Most of all, I hope that the Lab will remind me why producing the kinds of films I love to produce is still worth doing — the ones that people like to call “arthouse” or “dramas” or “character-driven,” the ones that distributors say they enjoy but are afraid to touch. I hope to get some sort of clarity in this unclear time for independent films, to find at least the beginnings of a satisfying solution to the problem of distribution (and in turn, financing) — one that’s fair to directors and producers, working actors and crew, investors and audiences, and ultimately, culture and civilization at large!

If I sound demoralized, it’s because (a) I’ve spent the past six months since the ’09 Sundance fest trying to find a decent distribution deal for Children of Invention (another Tze Chun joint), a well-reviewed film that has won seven festival awards and sold out multiple screenings, and (b) I just got back from Film Independent’s Fast Track program, where I pitched Eric Lin’s Why We Pull the Trigger to 60 different people, many of whom dispensed nuggets of wisdom such as “Put some stars in it first, then we’ll talk — but make sure they can sell tickets in Europe!” and “Triple the budget!” and “Make the Asian guy white. And maybe the black guy too.”

Yes, yes, we all like to make fun of Hollywoodisms and Hollywoodese, but I actually don’t begrudge these people their opinions. In fact, I agree with a lot of what they had to say. They’re not story-haters nor are they against pushing creative boundaries; they’re just being practical — realists in an uncertain film economy.

And this, ultimately, is the essence of what producers have to do: be realists and dreamers at the same time. I’ve tried my best to balance practical concerns and creative aspirations on every film I’ve produced. And I plan to do the same on You’re a Big Girl Now, a moving “character-driven” “drama” with “arthouse” leanings (yikes!) — the true life story of Tze’s mother, an orphaned child who was purchased by a Singaporean brothel and narrowly escaped a life of forced prostitution.

Here’s hoping the Lab will help me figure out how to keep making films like this, and how to better strike a balance between the practical and the creative. Wish me luck!

New York-based independent film producer Mynette Louie produced Tze Chun’s award-winning Sundance feature, Children of Invention, co-produced Andrew Bujalski’s critically acclaimed Mutual Appreciation, and was selected by IFP in 2008 as one of two emerging American independent producers to participate in Cinemart’s Rotterdam Producers Lab.
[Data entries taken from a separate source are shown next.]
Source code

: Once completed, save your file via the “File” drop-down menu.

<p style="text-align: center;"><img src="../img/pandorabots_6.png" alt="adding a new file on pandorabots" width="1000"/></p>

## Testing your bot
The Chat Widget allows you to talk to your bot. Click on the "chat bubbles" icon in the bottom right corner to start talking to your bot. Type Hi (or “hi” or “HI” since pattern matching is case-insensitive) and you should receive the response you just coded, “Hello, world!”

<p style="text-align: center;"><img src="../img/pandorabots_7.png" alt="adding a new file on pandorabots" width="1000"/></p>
She is currently in post-production on P. Benoit’s Ayiti, Ayiti, a Sundance Lab project and winner of the inaugural Time Warner Storytelling Award. She previously worked at the Hawaii Film Office, where she authored the state’s production tax credit, and in business development and marketing at SportsIllustrated.com, Jupiter Research, and Time Magazine. She received a bachelor’s degree in East Asian Studies, focusing on Chinese literature and film, from Harvard University.